The rail service between Edinburgh and Inverness is generally, like most trains in Scotland, provided by Scotrail; however once a day in each direction, one of LNER’s London-Edinburgh services is extended all the way to Inverness, given the name Highland Chieftain, with the full London-Inverness journey taking around 8 hours. As you might have guessed, I ended up on the Chieftain that afternoon, which was a nice surprise!
In the end, despite it being the result of a plan going wrong, I rather enjoyed my night and morning alone in Inverness. The B&B I stayed in was fun, having a cheerful and chatty old lady host who provided a really nice cooked breakfast, and asked me to leave a positive review so that she could retire on a high (I was happy to oblige). The place seemed to have been decorated by someone who had the same taste in home decor as I do in socks, namely “the more bright colours and clashing patterns the better”, which I found quite endearing. My morning was filled with first pottering around some shops collecting items for our holiday, and then spending a relaxed hour or so in a café writing up some posts for this blog!

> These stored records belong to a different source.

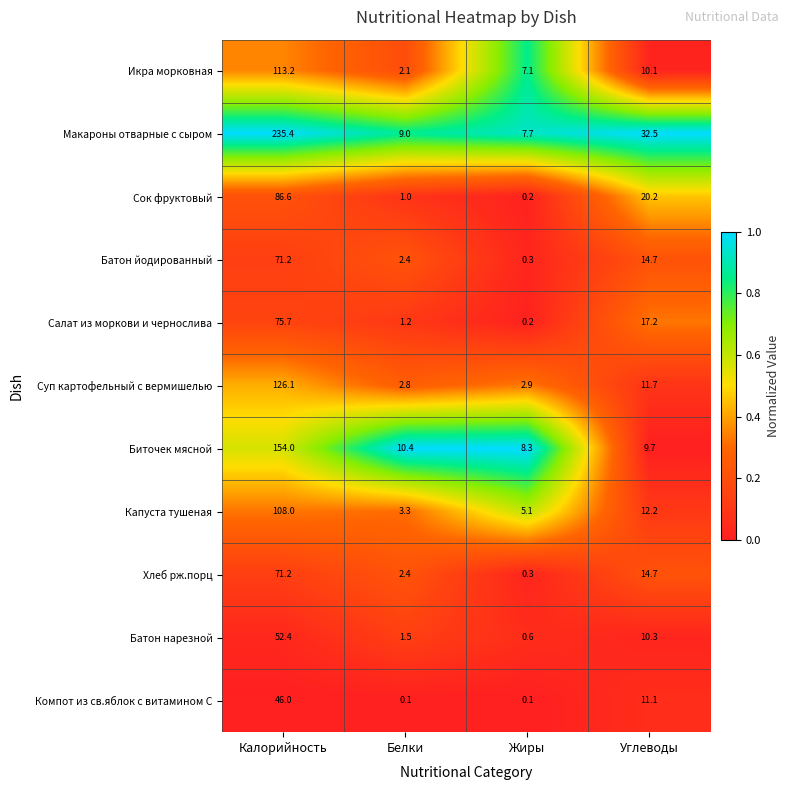

Which series has the widest spread of values?

Макароны отварные с сыром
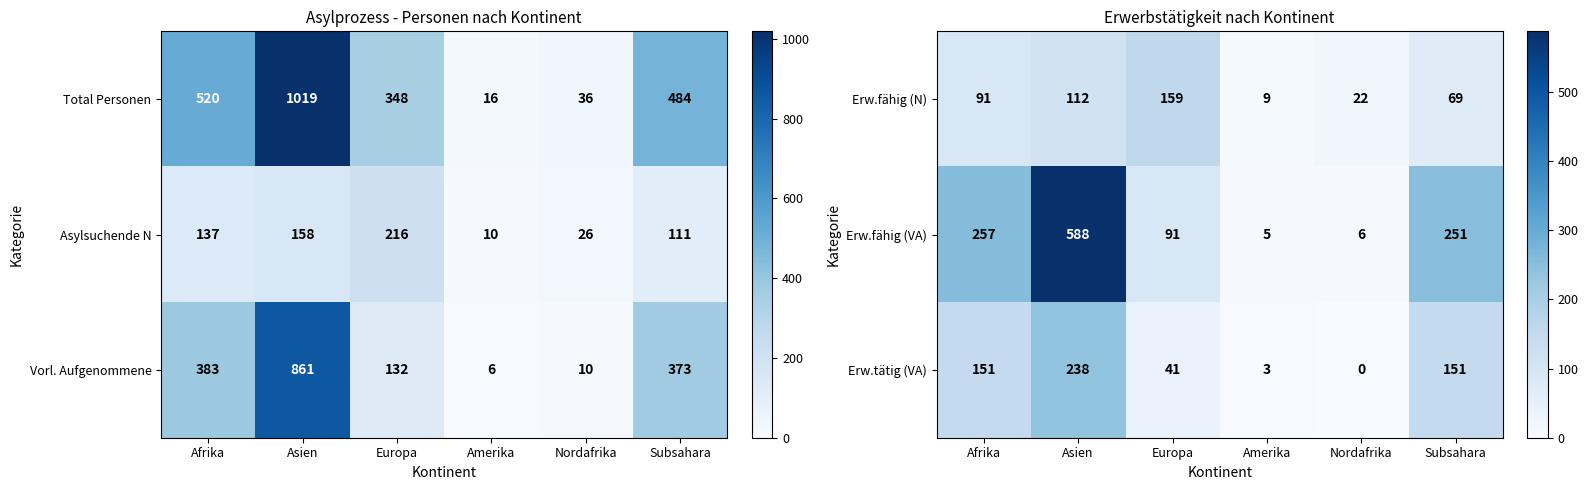

What is the difference between the second highest and minimum values in the Erw.fähig (N) series?

103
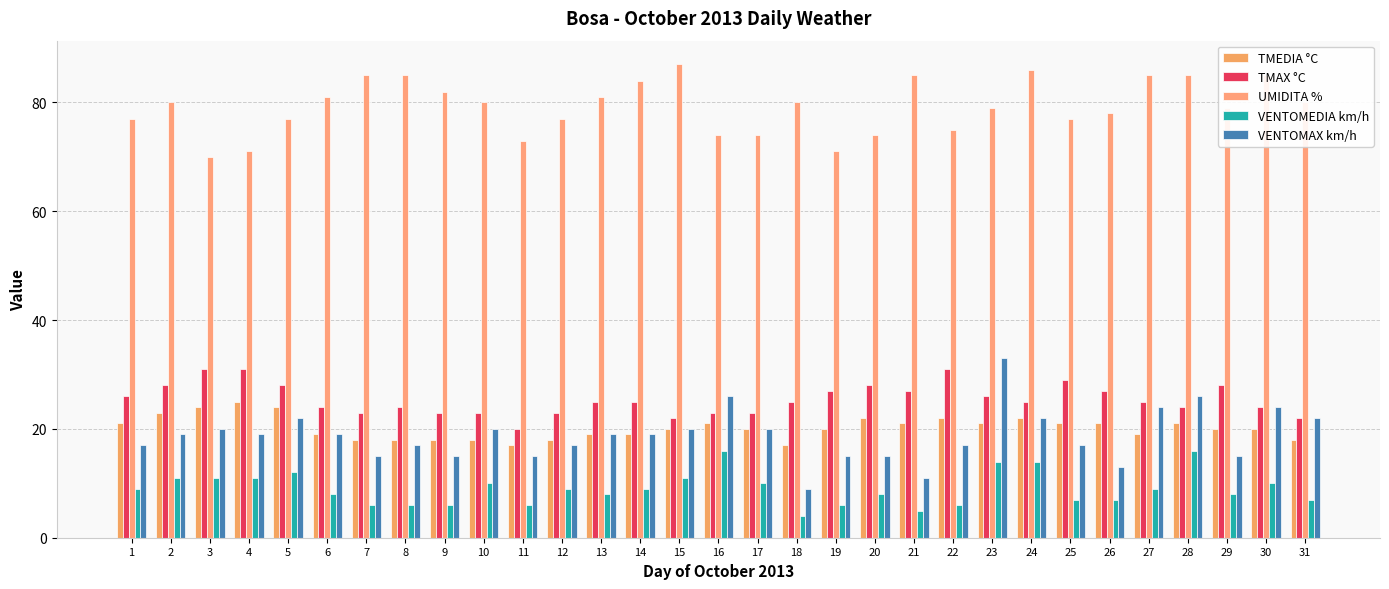

What is the sum of all TMAX °C values?

790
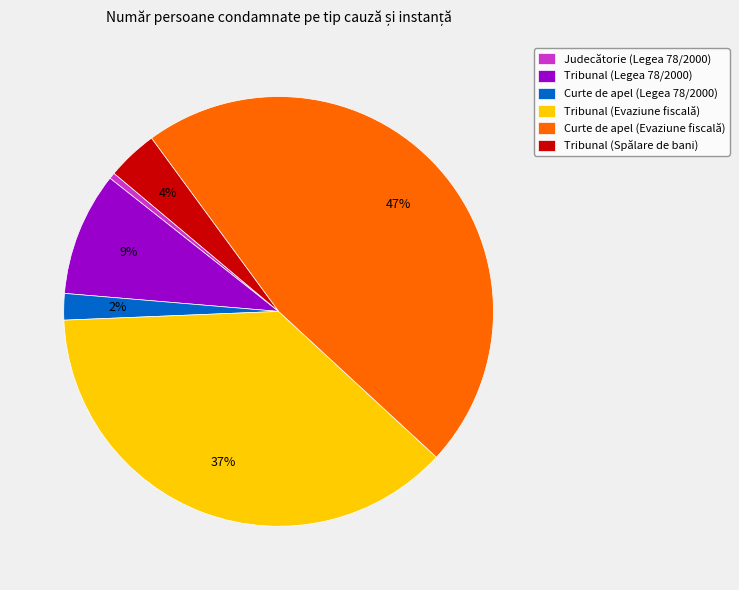

To the nearest percent, what portion does Curte de apel (Legea 78/2000) represent?

2%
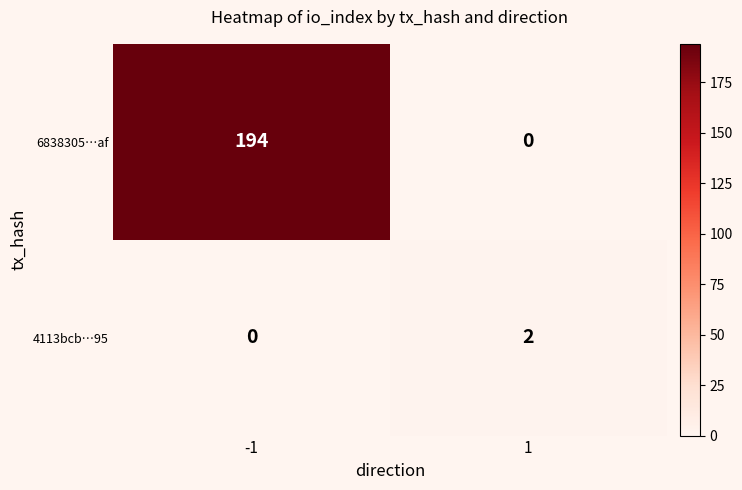

Which series has the largest range (max minus min)?

6838305…af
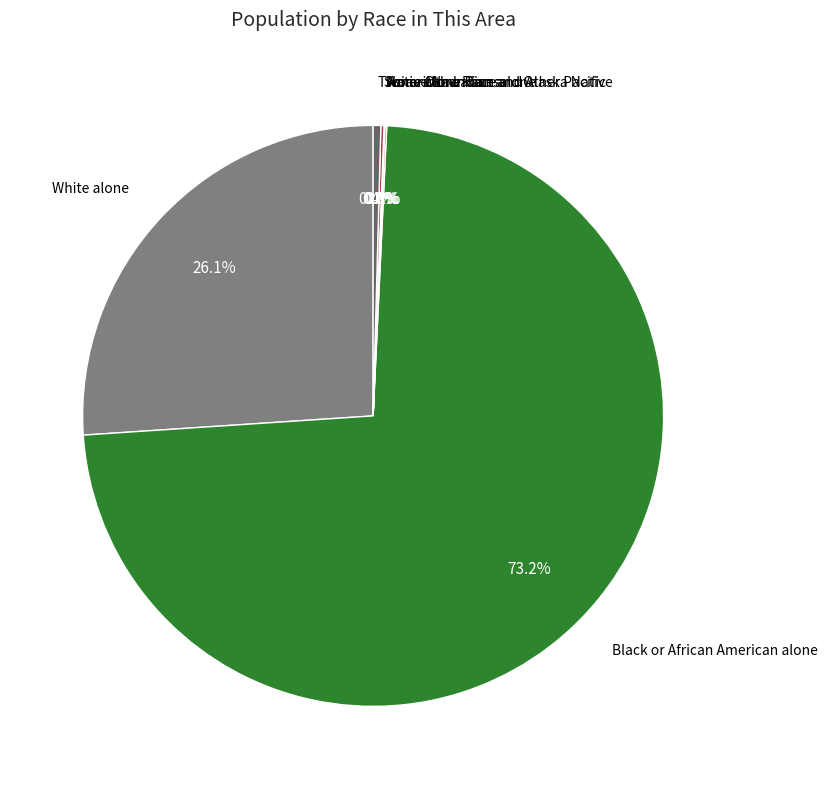

Is there a majority slice in this chart?

Yes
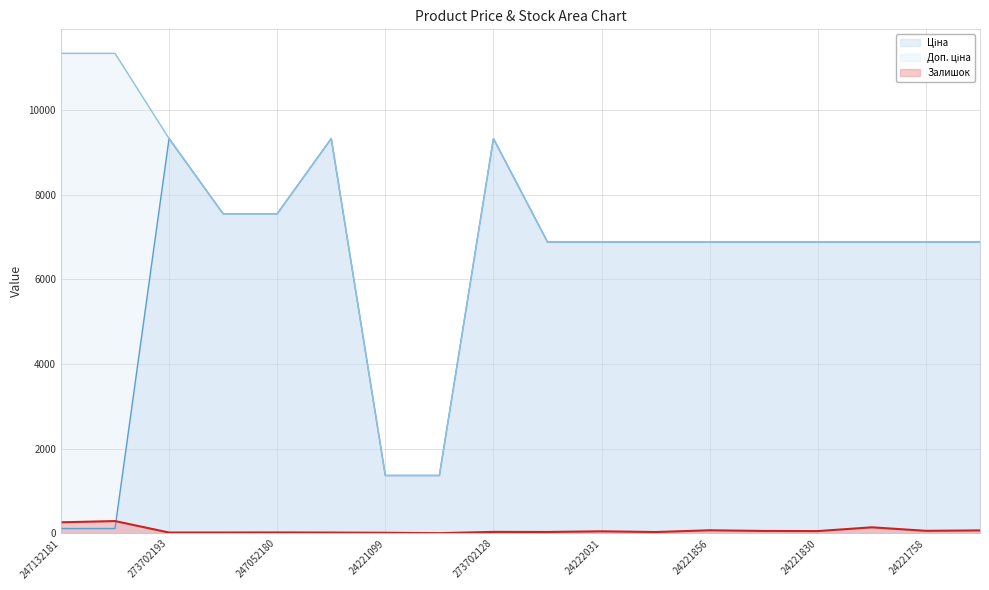

Which series changed the most between 247132181 and 24221830?

Ціна line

It was about 1:30pm when Erithacus, Vesper and Millicent arrived in Inverness. Our ferry to the Hebrides was scheduled to leave Ullapool, which is around an hour and a quarter’s drive from Inverness, at 6:30, so we had a good few hours in the meantime to fill with one of our favourite pastimes: visiting funny-shaped rocks! Well, not quite, but it must be admitted that when my friends and I find historical sites to visit in Scotland, they do often end up being of the inscribed stone/stone circle/cairns/grave slabs variety rather often. And so it was that we drove off to visit the Clava Cairns, a really rather impressive complex of prehistoric burial cairns and standing stones a little way to the east of Inverness.
This map area
Following the Clava Cairns, we made one more stop before heading over to Ullapool to catch our ferry which, as you may have guessed, brought me to this new map area! Specifically, this stop brought us to the village of Strathpeffer, to go to see the Eagle Stone, a lone Pictish stone. I was rather excited about this – one hears a lot about the Picts studying early medieval British history, though admittedly mainly what one hears is how little we know about them, and Pictish stones are one of the main things they left behind.
The stone is pretty easy to get to, standing just a little way up a public footpath from the centre of Strathpeffer, in a field with rather dramatic views down the valley. We were surprised by how clear the eagle carving is – I couldn’t have told you it’s an eagle rather than some other bird, admittedly, but there was no squinting required at all to see the designs. There was a sign advertising something called the Highland Pictish Trail, which looked rather interesting – a long-distance trail connecting together various Pictish sites. That would be fun to do some of one day!
And.. that was it, really! After taking a look at the stone, we tramped back to the car, went to Ullapool and, after some waiting around, got our ferry. After that, we had a lovely week on Harris!